Search code examples
apache-sparkavrospark-avro

How to read Avro schema from empty RDD?


I'm using the AvroKeyInputFormat to read avro files:

val records = sc.newAPIHadoopFile[AvroKey[T], NullWritable, AvroKeyInputFormat[T]](path)
  .map(_._1.datum())

Because I need to reflect over the schema in my job, I get the Avro schema like this:

val schema = records.first.getSchema

Unfortunately, this fails if the avro files in path are empty (they include the writer schema, but no records).
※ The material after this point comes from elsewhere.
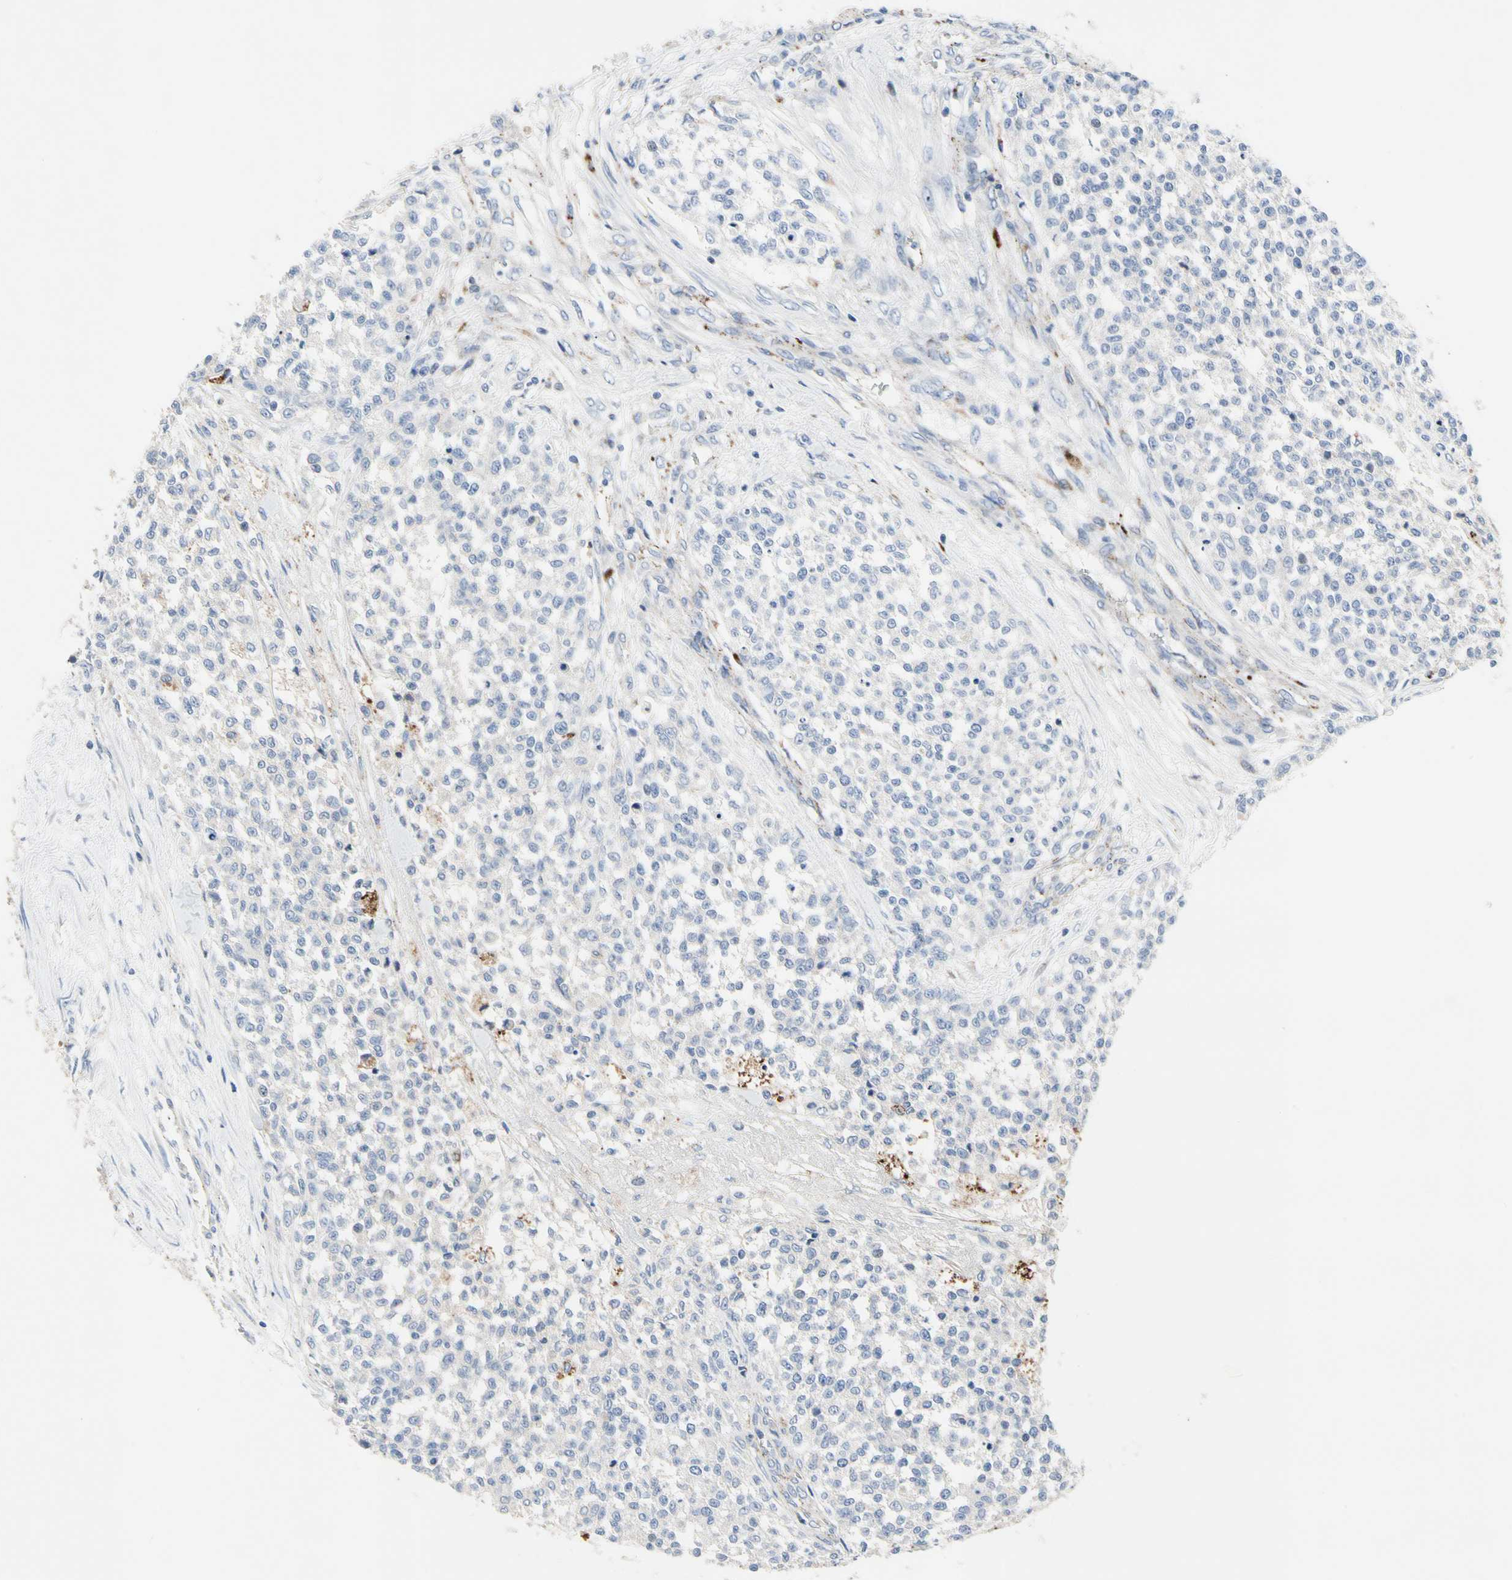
{"staining": {"intensity": "negative", "quantity": "none", "location": "none"}, "tissue": "testis cancer", "cell_type": "Tumor cells", "image_type": "cancer", "snomed": [{"axis": "morphology", "description": "Seminoma, NOS"}, {"axis": "topography", "description": "Testis"}], "caption": "Testis cancer (seminoma) was stained to show a protein in brown. There is no significant expression in tumor cells.", "gene": "RETSAT", "patient": {"sex": "male", "age": 59}}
Is there an easy way to only load the avro schema with Spark even if there are no records?


Solution

  • I've found a solution (inspired by com.databricks.spark.avro.DefaultSource):

    /**
      * Loads a schema from avro files in `directory`. This method also works if none
      * of the avro files contain any records.
      */
    def schema(directory: String)(implicit sc: SparkContext): Schema = {
      val fs = FileSystem.get(new URI(directory), sc.hadoopConfiguration)
      val it = fs.listFiles(new Path(directory), false)
    
      var avroFile: Option[FileStatus] = None
    
      while (it.hasNext && avroFile.isEmpty) {
        val fileStatus = it.next()
    
        if (fileStatus.isFile && fileStatus.getPath.getName.endsWith(".avro")) {
          avroFile = Some(fileStatus)
        }
      }
    
      avroFile.fold {
        throw new Exception(s"No avro files found in $directory")
      } { file =>
        val in = new FsInput(file.getPath, sc.hadoopConfiguration)
        try {
          val reader = DataFileReader.openReader(in, new GenericDatumReader[GenericRecord]())
          try {
            reader.getSchema
          } finally {
            reader.close()
          }
        } finally {
          in.close()
        }
      }
    }